Bad Facts = Unsurprising Result
Nall v. Mal-Motels, Inc. involved an FLSA dispute between a motel employer and a former front-desk clerk who had resigned because she was not being paid overtime compensation. With counsel's assistance, she filed an FLSA lawsuit seeking nearly $4,000 in overtime compensation and an equal amount as FLSA liquidated damages.
She thereafter agreed to her former employer's request to meet at the motel without her attorney. In this meeting, she accepted a far-smaller amount in exchange for signing two documents the employer presented: A "voluntary dismissal" (which her former employer was said to have explained but did not allow her to read) and a letter to her attorney advising him that the case had been settled. Nall later disavowed the settlement, testifying that she felt pressured during the meeting and was homeless and needed money. Nevertheless, the lower court eventually dismissed her complaint based on the settlement.
The 11th Circuit overturned this dismissal, first concluding that the purposes of and public policy underlying the FLSA would be served by also observing the Lynn's Foods restrictions where former employees are concerned.
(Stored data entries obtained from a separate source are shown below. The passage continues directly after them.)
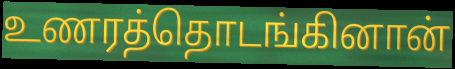
உணரத்தொடங்கினான்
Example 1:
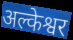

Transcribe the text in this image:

अल्केश्वर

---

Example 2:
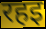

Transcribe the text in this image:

रहइ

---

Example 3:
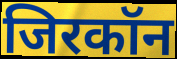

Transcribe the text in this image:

जिरकॉन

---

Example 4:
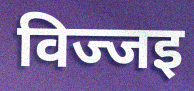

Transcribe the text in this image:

विज्जइ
The court viewed the possibility of an employer's undue advantage as being among these considerations. Having ruled that Lynn's Foods applied, the court found that there could be no "stipulated judgment" where one of the parties objected to an approval of a settlement in the first place.
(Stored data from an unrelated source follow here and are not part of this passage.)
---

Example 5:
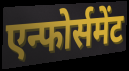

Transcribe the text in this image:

एन्फोर्समेंट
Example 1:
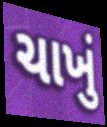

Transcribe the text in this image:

ચાખું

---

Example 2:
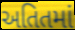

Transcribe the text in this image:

અતિતમાં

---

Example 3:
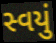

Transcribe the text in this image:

સ્વયું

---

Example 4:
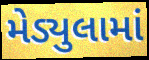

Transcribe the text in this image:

મેડ્યુલામાં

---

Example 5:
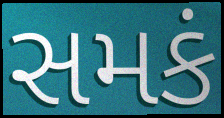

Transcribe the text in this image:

સમકં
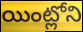
యింట్లోని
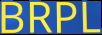
BRPL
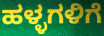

The Issue Is Still Evolving
The circuit's decision should not be all that surprising, taking into account both the facts and the court's earlier ruling in Lynn's Foods. In any event, it is by no means clear that all courts will strike-down private FLSA settlements in every future situation.
As we reported last year, a decision by the 5th Circuit (with jurisdiction over Louisiana, Mississippi, and Texas) provides reason to think that courts might uphold private settlements in at least some circumstances. Martin v. Spring Break ’83 Productions, LLC suggests that this might be the outcome where the parties negotiated on equal footing and entered into a settlement representing the application of the FLSA's principles to the agreed-upon facts.